> Testo fornito:
Tacciono Salvini e Di Maio su Alitalia che – bloccata da Bruxelles – non riesce a pagare gli stipendi e questa estate – Europa permettendo – ripartirà ancora più piccola: 45 aerei e 4.500 dipendenti, contro i 52 e i 5.500 lavoratori previsti dal piano industriale di fine 2020.
Un disastro annunciato, non un fulmine a ciel sereno. E la responsabilità maggiore ricade su quella che tre anni fa era la coppia di comando del governo gialloverde. Ma adesso Salvini e Di Maio hanno perso la voce. Nemmeno una parola sulle loro responsabilità. Che ci sono e sono grandi. Perché nel 2018 furono loro due a bloccare la cessione alla Lufthansa. Senza quel “niet” adesso la compagnia aerea italiana sarebbe una sussidiaria del colosso tedesco, lo Stato non avrebbe buttato altri tre miliardi di danaro pubblico nel pozzo della compagnia di bandiera e la Commissione europea non bloccherebbe Ita, la nuova società pubblica che dovrebbe rilevare Alitalia.
Facciamo un passo indietro. All’inizio del 2018 l’accordo con il colosso aereo di Colonia sembrava cosa fatta. Un autorevole quotidiano economico tedesco aveva pubblicato i dettagli della bozza di contratto, sottoposta ai commissari liquidatori nominati dal governo di Roma. Ormai restava solo un nodo, quello dei tagli. I tedeschi prevedevano una ristrutturazione dell’azienda con 2.000 dipendenti in meno, mentre i negoziatori italiani chiedevano uno sconto. Si poteva chiudere con 1.500, ma a febbraio il governo decide improvvisamente di rinviare la firma. Alla vigilia del 4 marzo, il Pd non se la sente di regalare un argomento del genere alla campagna elettorale degli avversari.

> Voci di dati:
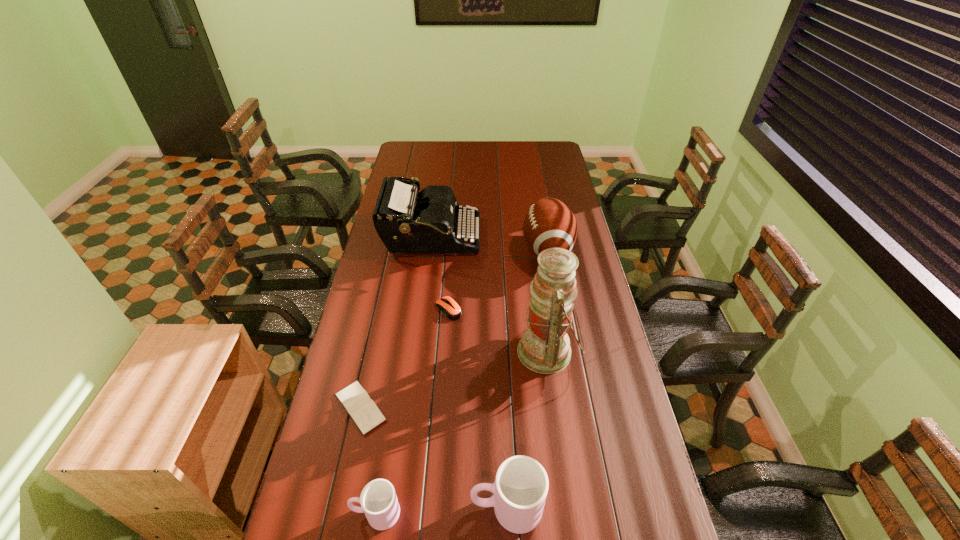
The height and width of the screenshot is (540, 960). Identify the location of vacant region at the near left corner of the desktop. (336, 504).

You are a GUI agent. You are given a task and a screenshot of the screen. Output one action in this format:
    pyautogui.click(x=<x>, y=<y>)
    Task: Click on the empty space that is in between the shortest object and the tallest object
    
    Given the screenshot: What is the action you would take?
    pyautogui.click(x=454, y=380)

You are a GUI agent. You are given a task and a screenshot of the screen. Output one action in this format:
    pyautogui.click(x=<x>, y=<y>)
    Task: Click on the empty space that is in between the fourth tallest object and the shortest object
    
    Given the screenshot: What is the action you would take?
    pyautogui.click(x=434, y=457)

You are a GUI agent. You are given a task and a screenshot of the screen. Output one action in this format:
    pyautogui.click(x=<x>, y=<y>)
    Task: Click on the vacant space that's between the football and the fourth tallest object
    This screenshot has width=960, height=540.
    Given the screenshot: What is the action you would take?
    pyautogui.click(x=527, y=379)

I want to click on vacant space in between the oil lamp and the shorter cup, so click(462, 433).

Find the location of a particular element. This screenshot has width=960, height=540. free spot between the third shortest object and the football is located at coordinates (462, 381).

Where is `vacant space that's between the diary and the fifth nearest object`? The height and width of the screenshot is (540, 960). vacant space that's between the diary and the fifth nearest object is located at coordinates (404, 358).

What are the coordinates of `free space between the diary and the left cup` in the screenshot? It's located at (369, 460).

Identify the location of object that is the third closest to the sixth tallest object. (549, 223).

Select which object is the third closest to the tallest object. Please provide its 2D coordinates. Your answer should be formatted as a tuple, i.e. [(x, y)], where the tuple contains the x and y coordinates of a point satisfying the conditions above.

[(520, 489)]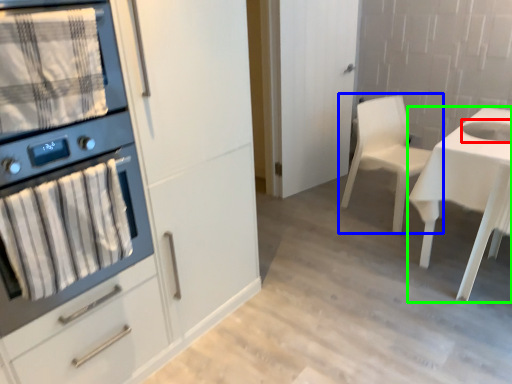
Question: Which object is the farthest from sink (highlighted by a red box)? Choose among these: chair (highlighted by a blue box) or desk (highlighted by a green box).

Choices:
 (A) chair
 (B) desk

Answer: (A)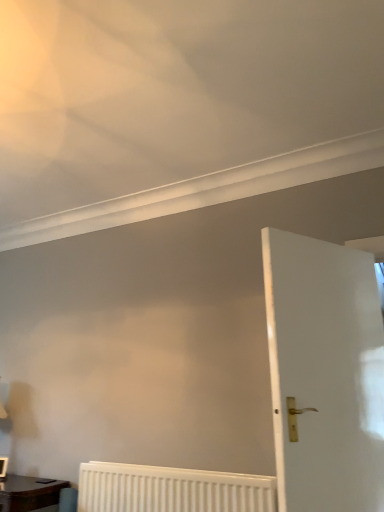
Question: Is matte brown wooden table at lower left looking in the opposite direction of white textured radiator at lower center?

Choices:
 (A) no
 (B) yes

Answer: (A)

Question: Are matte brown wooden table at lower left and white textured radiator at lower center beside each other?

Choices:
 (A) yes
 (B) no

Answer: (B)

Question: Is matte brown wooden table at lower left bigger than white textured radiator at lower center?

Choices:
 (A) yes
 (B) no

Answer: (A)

> Azioni richieste:
1. Riporti tutte le cifre del testo su Alitalia che indicano un numero di dipendenti o di lavoratori.
2. Scriva il seguito del testo su Alitalia, riprendendo dopo l'ultima frase.
Le righe costituiscono un materiale a sé stante, distinto dal testo su Alitalia.

> Risposte ai compiti:
1.
- 4.500 (dipendenti con cui la compagnia ripartirà questa estate)
- 5.500 (lavoratori previsti dal piano industriale di fine 2020)
- 2.000 (dipendenti in meno previsti dalla ristrutturazione tedesca)
- 1.500 (cifra con cui si poteva chiudere l'accordo)

2.
Alle politiche del 4 marzo, Cinquestelle e Lega stravincono le elezioni e il Pd precipita al suo minimo storico. A questo punto la cessione dell’Alitalia, che secondo il bando di gara dovrebbe essere chiusa entro il 30 aprile, diventa tutta in salita. Le difficoltà vengono dall’ostilità di Salvini e Di Maio all’ipotesi Lufthansa e, comunque, alla vendita a un concorrente straniero. Anche se con sfumature diverse, i due, prima del voto, si erano già schierati per il ritorno del controllo pubblico.
E così i tedeschi si ritirano. L’amministratore delegato del colosso aereo, Carsten Sphor, mette subito le mani avanti: «Restiamo pronti all’acquisto, ma le recenti elezioni non hanno certo accelerato il necessario processo di ristrutturazione… Un processo senza il quale non abbiamo interesse ad entrare in Alitalia».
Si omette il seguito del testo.